Life

TV review: War Child poses difficult questions

Billy Foley

Billy Foley

Billy has almost 30 years’ experience in journalism after leaving DCU with a BAJ. He has worked at the Irish Independent, Evening Herald and Sunday Independent in Dublin, the Cork-based Evening Echo and the New Zealand Herald. He joined the Irish News in 2000, working as a reporter and then Deputy News Editor. He has been News Editor since 2007

Billy Foley
Billy Foley Billy Foley

War Child, Channel 4, Sunday at 10.30pm

What would you do?

It’s a constant internal question as you watch this story of children fleeing war in the Middle East for the safety of Europe.

Would you stay and risk the ravages of war and rule by the medieval Islamic State? Or would you gather up your children, some belongings and head out on the dangerous refugee trail to Germany?

You might drown, you might get robbed, assaulted or kidnapped. You will have to stay in transit camps, watch your children go hungry at times, deal with people smugglers, get arrested and face riot police across razor wire. But at least you will avoid beheading.

It’s impossible to say what choice you would make without having lived through the siege of Aleppo or experienced almost non-stop war in Afghanistan since the Soviet Union invaded in 1979.

War Child followed three children as they arrived in Greece in early 2016, headed for Angela Merkel’s welcome.

Emran was an eleven-year-old, articulate Afghani boy who was travelling with his aunt and uncle.

Hussein (also 11) was travelling with his married older sister. His father was dead and he’d become separated from his mother.

Rawan is a thoughtful 12-year-old Syrian who left Aleppo with her parents and younger siblings. Her father owned a car dealership in Syria’s second city and enjoyed a “European-like lifestyle.”

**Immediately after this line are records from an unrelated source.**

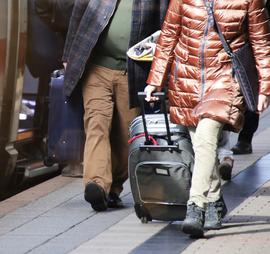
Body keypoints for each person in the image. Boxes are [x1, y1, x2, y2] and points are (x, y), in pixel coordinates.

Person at [144, 0, 270, 238]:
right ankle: (214, 203)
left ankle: (196, 207)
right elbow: (169, 35)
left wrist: (265, 88)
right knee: (203, 147)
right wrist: (155, 80)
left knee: (205, 137)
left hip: (225, 78)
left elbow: (261, 42)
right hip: (187, 80)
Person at [63, 0, 169, 211]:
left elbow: (166, 27)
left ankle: (113, 189)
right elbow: (78, 14)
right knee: (96, 122)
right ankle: (97, 184)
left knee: (124, 133)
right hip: (96, 68)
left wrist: (160, 71)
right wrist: (68, 55)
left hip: (132, 71)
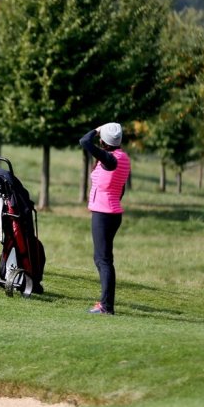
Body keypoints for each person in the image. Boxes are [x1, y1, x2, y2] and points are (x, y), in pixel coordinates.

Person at [79, 123, 131, 315]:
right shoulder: (122, 157)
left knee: (103, 260)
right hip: (112, 213)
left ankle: (106, 306)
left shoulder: (109, 159)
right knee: (103, 258)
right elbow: (121, 189)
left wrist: (96, 129)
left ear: (103, 141)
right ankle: (106, 303)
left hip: (104, 214)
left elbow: (84, 141)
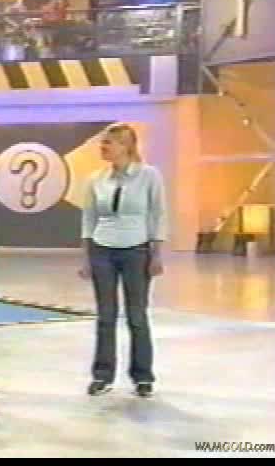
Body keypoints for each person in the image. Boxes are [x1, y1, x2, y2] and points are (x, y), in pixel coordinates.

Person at [79, 124, 167, 399]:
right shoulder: (96, 179)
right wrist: (86, 257)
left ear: (125, 146)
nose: (102, 148)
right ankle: (102, 375)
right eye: (102, 142)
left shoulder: (149, 176)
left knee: (137, 315)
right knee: (105, 316)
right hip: (102, 249)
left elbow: (158, 214)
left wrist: (157, 253)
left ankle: (143, 376)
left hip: (136, 250)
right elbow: (89, 219)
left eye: (108, 143)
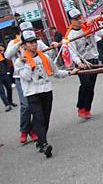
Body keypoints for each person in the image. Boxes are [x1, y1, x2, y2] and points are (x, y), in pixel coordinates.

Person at [15, 30, 78, 158]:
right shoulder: (19, 62)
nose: (34, 44)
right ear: (24, 45)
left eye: (35, 41)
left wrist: (69, 73)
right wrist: (27, 64)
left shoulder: (44, 57)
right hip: (32, 94)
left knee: (46, 119)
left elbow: (56, 72)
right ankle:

We followed the children and Rawan’s family as they dragged themselves across Europe.

Starting in southern Greece, the refugee trail at the time went through Macedonia, Serbia, Hungary and Austria.

Some of the countries would bus refugees to the border of a neighbouring country keen to transfer the problem, but crossing borders was difficult and people smugglers had to be paid.

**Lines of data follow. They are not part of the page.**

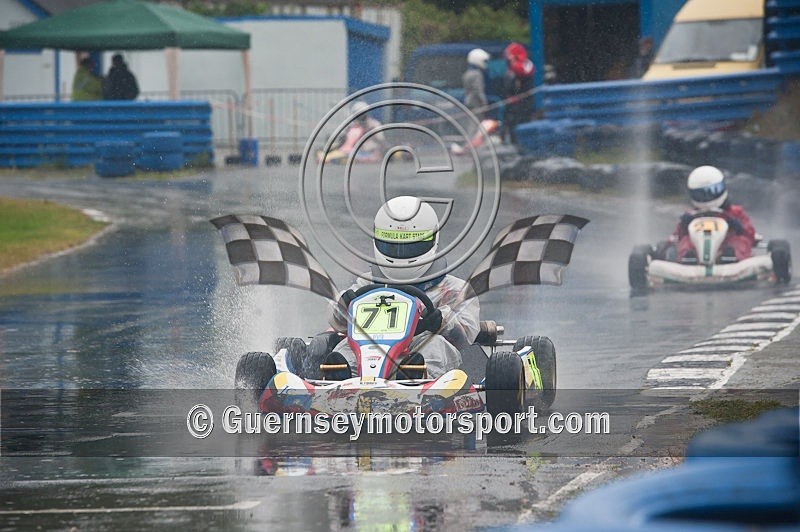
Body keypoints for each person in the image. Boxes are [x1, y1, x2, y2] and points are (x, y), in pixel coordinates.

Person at [326, 196, 480, 379]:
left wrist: (441, 321)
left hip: (419, 348)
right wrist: (344, 305)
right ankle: (340, 380)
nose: (401, 252)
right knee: (344, 348)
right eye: (392, 244)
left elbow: (466, 337)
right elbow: (337, 322)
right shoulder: (367, 283)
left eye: (411, 245)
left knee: (436, 346)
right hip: (368, 349)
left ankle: (414, 379)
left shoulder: (455, 289)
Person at [667, 166, 756, 263]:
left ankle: (731, 258)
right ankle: (688, 258)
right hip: (698, 248)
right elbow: (677, 237)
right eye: (702, 194)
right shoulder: (691, 215)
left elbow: (751, 235)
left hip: (726, 245)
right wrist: (684, 225)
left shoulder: (735, 212)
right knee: (686, 241)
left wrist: (738, 226)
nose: (707, 196)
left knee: (740, 241)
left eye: (712, 190)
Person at [319, 101, 386, 163]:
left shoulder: (374, 125)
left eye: (361, 114)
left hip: (368, 151)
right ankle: (330, 153)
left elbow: (381, 140)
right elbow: (346, 140)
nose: (359, 117)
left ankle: (333, 156)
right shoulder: (353, 126)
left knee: (348, 154)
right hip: (354, 149)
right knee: (340, 149)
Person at [501, 42, 535, 145]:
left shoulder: (524, 67)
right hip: (513, 105)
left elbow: (522, 75)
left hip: (521, 105)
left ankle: (520, 147)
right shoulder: (512, 70)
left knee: (518, 126)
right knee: (510, 126)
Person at [463, 48, 490, 119]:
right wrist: (484, 104)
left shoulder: (467, 73)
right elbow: (478, 91)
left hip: (468, 103)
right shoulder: (477, 74)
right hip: (476, 105)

At one stage Rawan’s family were kidnapped on the Serbian border and held against their will for a week until relatives in Turkey sent them money to buy their way out.

It was Germany which finally provided a life. All the refugees we followed were housed and educated by the German people.

But it would be wrong to take the simple conclusion from this powerful and emotional film - that Europe should open its borders to people in need.

Societies prosper when the contract between the state and its citizens is honoured.

That contract in liberal democracies says that your taxes pay for infrastructure, services and a safety net should you lose your job or get sick.

The citizen expects the government to use the taxes it raises efficiently and honestly to achieve these goals.

In a world of open borders these is no need to pay taxes over decades to see improvements in infrastructure and social services, when you can just move to the places which has them already.

In response the taxpayers in that country will question the contract, taxes will be avoided and infrastructure and services will deteriorate.

The incentive to improve any state will decline with the knowledge that it will attract the world’s migrants.

We may have cheered for Rawan and her family as they crossed the German border, but it’s an unsustainable solution to the problem.

***

Match of the Day - FA Cup, BBC 1, Monday at 7.30pm

It’s been a good week for free-to-air live sport.

On Monday the BBC had a quality football match for the first time in a long time, as Chelsea took on Manchester United in a full intensity encounter.

And on the following day, the BBC announced that it was extending its contract to broadcast the Masters golf amid speculation that it was to end the last live golf contract it had.

While the decision is welcome, the BBC is now in the anomalous position of broadcasting America’s leading golf tournament, but not Britain’s.